Down in Yazoo city, Mississippi the big event of the year is the July 4th Miss Firecracker beauty pageant. Back in 1972 a scruffy little girl looked on while her perfect cousin took first prize. Now it's 1988 and that little girl has grown up to a dead-end job in the catfish factory.
She still has a burning ambition to win the title and "leave this town in a blaze of glory." But while cousin Elain (Steenburgen) was and still is the model Southern belle, Carnelle (Hunter) remains an ugly duckling - hyperactive, scatter-brained, ill-dressed and disastrously coiffed. She prepares for the big day regardless, helped by Popeye (Woodard), whose previous costuming experience is confined to dressing up bullfrogs.
Such quaint and drawling types as Elain's unusual brother Delmount (Robbins) and carnival worker Mac Sam (Glenn) populate this carefully conjured Hicksville, at whose expense the movie pokes gentle if condescending fun. A kind of blue collar Steel Magnolias, Miss Firecracker is winningly dominated by Hunter's disaster zone-performance, which recreates her original off-Broadway role.
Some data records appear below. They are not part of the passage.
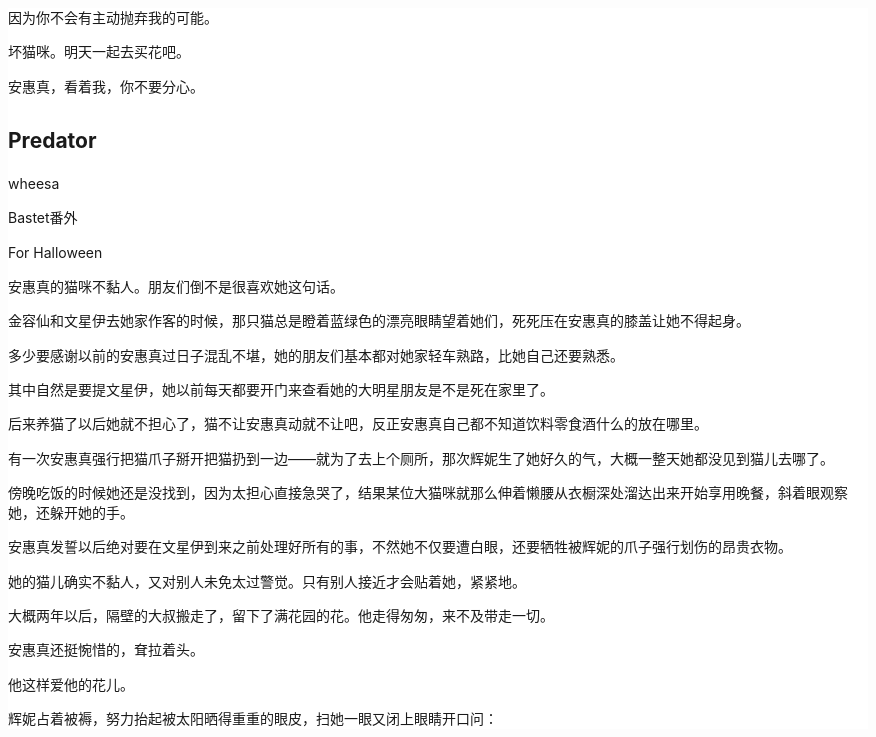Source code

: 因为你不会有主动抛弃我的可能。

&#x20;

坏猫咪。明天一起去买花吧。

安惠真，看着我，你不要分心。



## **Predator**

&#x20;

wheesa

&#x20;

Bastet番外

For Halloween

&#x20;

安惠真的猫咪不黏人。朋友们倒不是很喜欢她这句话。

&#x20;

金容仙和文星伊去她家作客的时候，那只猫总是瞪着蓝绿色的漂亮眼睛望着她们，死死压在安惠真的膝盖让她不得起身。

多少要感谢以前的安惠真过日子混乱不堪，她的朋友们基本都对她家轻车熟路，比她自己还要熟悉。

&#x20;

其中自然是要提文星伊，她以前每天都要开门来查看她的大明星朋友是不是死在家里了。

后来养猫了以后她就不担心了，猫不让安惠真动就不让吧，反正安惠真自己都不知道饮料零食酒什么的放在哪里。

&#x20;

有一次安惠真强行把猫爪子掰开把猫扔到一边——就为了去上个厕所，那次辉妮生了她好久的气，大概一整天她都没见到猫儿去哪了。

傍晚吃饭的时候她还是没找到，因为太担心直接急哭了，结果某位大猫咪就那么伸着懒腰从衣橱深处溜达出来开始享用晚餐，斜着眼观察她，还躲开她的手。

&#x20;

安惠真发誓以后绝对要在文星伊到来之前处理好所有的事，不然她不仅要遭白眼，还要牺牲被辉妮的爪子强行划伤的昂贵衣物。

&#x20;

她的猫儿确实不黏人，又对别人未免太过警觉。只有别人接近才会贴着她，紧紧地。

&#x20;

大概两年以后，隔壁的大叔搬走了，留下了满花园的花。他走得匆匆，来不及带走一切。

&#x20;

安惠真还挺惋惜的，耷拉着头。

他这样爱他的花儿。

辉妮占着被褥，努力抬起被太阳晒得重重的眼皮，扫她一眼又闭上眼睛开口问：

&#x20;

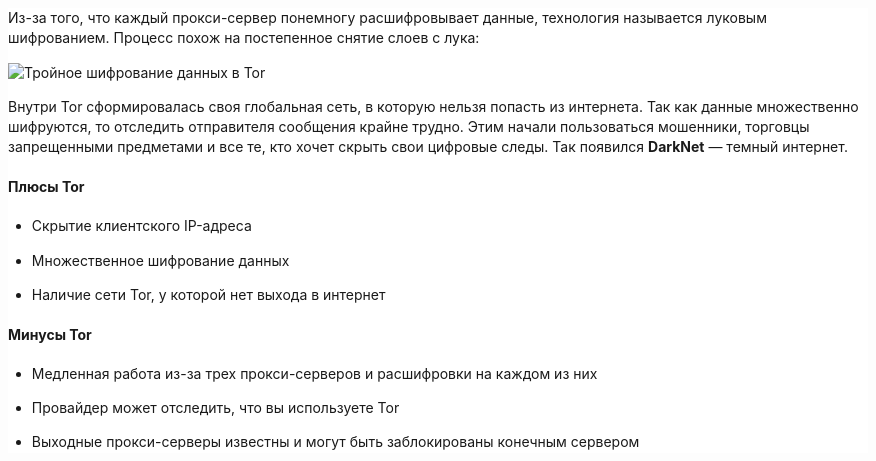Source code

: 
Из-за того, что каждый прокси-сервер понемногу расшифровывает данные, технология называется луковым шифрованием. Процесс похож на постепенное снятие слоев с лука:

![Тройное шифрование данных в Tor](https://cdn2.hexlet.io/derivations/image/original/eyJpZCI6IjExY2ZlNGYyZjFlMTI2ZTZkMjM4ZDVjZDMxZGFhYmIzLmpwZyIsInN0b3JhZ2UiOiJjYWNoZSJ9?signature=267e2ab117971666d98dd5cb382d3e1c2fc26e189c3aae782b0f380906bd55b0)

Внутри Tor сформировалась своя глобальная сеть, в которую нельзя попасть из интернета. Так как данные множественно шифруются, то отследить отправителя сообщения крайне трудно. Этим начали пользоваться мошенники, торговцы запрещенными предметами и все те, кто хочет скрыть свои цифровые следы. Так появился **DarkNet** — темный интернет.

#### Плюсы Tor

-   Скрытие клиентского IP-адреса
    
-   Множественное шифрование данных
    
-   Наличие сети Tor, у которой нет выхода в интернет
    

#### Минусы Tor

-   Медленная работа из-за трех прокси-серверов и расшифровки на каждом из них
    
-   Провайдер может отследить, что вы используете Tor
    
-   Выходные прокси-серверы известны и могут быть заблокированы конечным сервером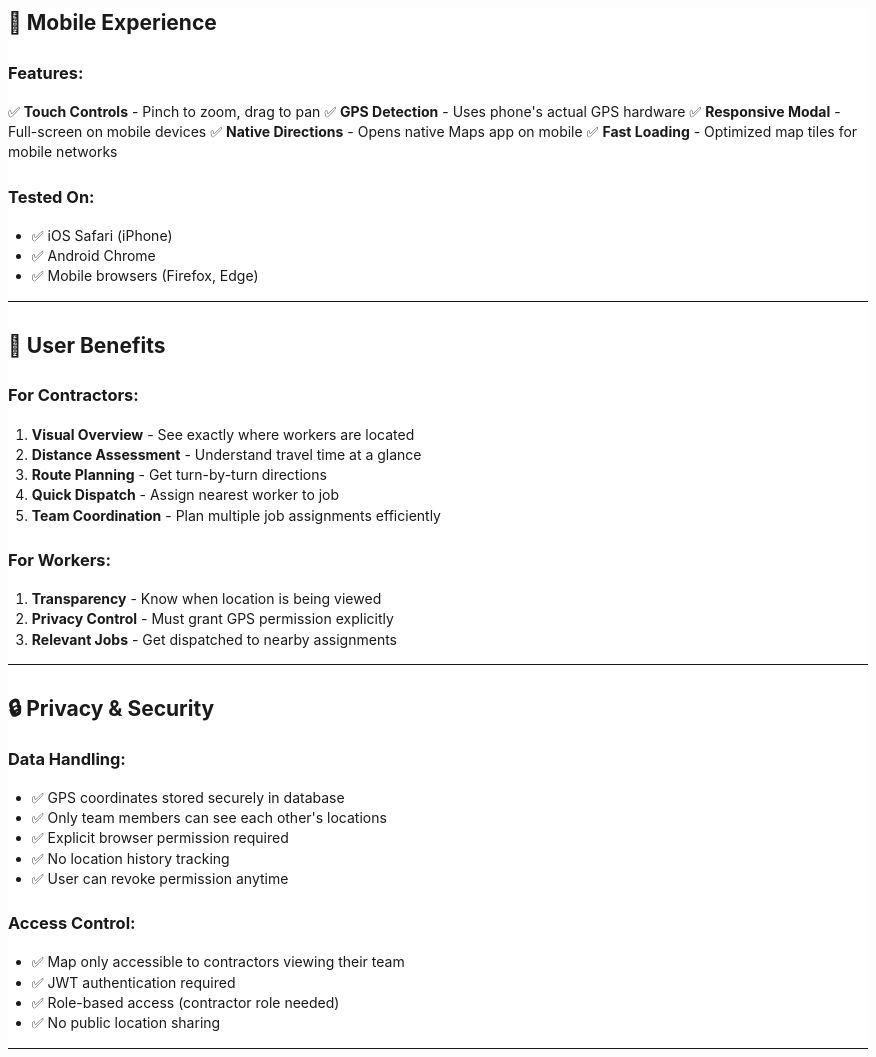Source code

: 
## 📱 Mobile Experience

### Features:
✅ **Touch Controls** - Pinch to zoom, drag to pan
✅ **GPS Detection** - Uses phone's actual GPS hardware
✅ **Responsive Modal** - Full-screen on mobile devices
✅ **Native Directions** - Opens native Maps app on mobile
✅ **Fast Loading** - Optimized map tiles for mobile networks

### Tested On:
- ✅ iOS Safari (iPhone)
- ✅ Android Chrome
- ✅ Mobile browsers (Firefox, Edge)

---

## 🎯 User Benefits

### For Contractors:
1. **Visual Overview** - See exactly where workers are located
2. **Distance Assessment** - Understand travel time at a glance
3. **Route Planning** - Get turn-by-turn directions
4. **Quick Dispatch** - Assign nearest worker to job
5. **Team Coordination** - Plan multiple job assignments efficiently

### For Workers:
1. **Transparency** - Know when location is being viewed
2. **Privacy Control** - Must grant GPS permission explicitly
3. **Relevant Jobs** - Get dispatched to nearby assignments

---

## 🔒 Privacy & Security

### Data Handling:
- ✅ GPS coordinates stored securely in database
- ✅ Only team members can see each other's locations
- ✅ Explicit browser permission required
- ✅ No location history tracking
- ✅ User can revoke permission anytime

### Access Control:
- ✅ Map only accessible to contractors viewing their team
- ✅ JWT authentication required
- ✅ Role-based access (contractor role needed)
- ✅ No public location sharing

---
Though the familiar theme that beauty is more than skin-deep doesn't come off in this stagey film, her eager antics become almost deliriously pleasing in her big contest party piece. Tap dancing, twirling a rifle and saluting all at the same time to the strains of the The Star Spangled Banner is a nifty piece of self-assured idiocy that fully redeems an otherwise flabby indulgence.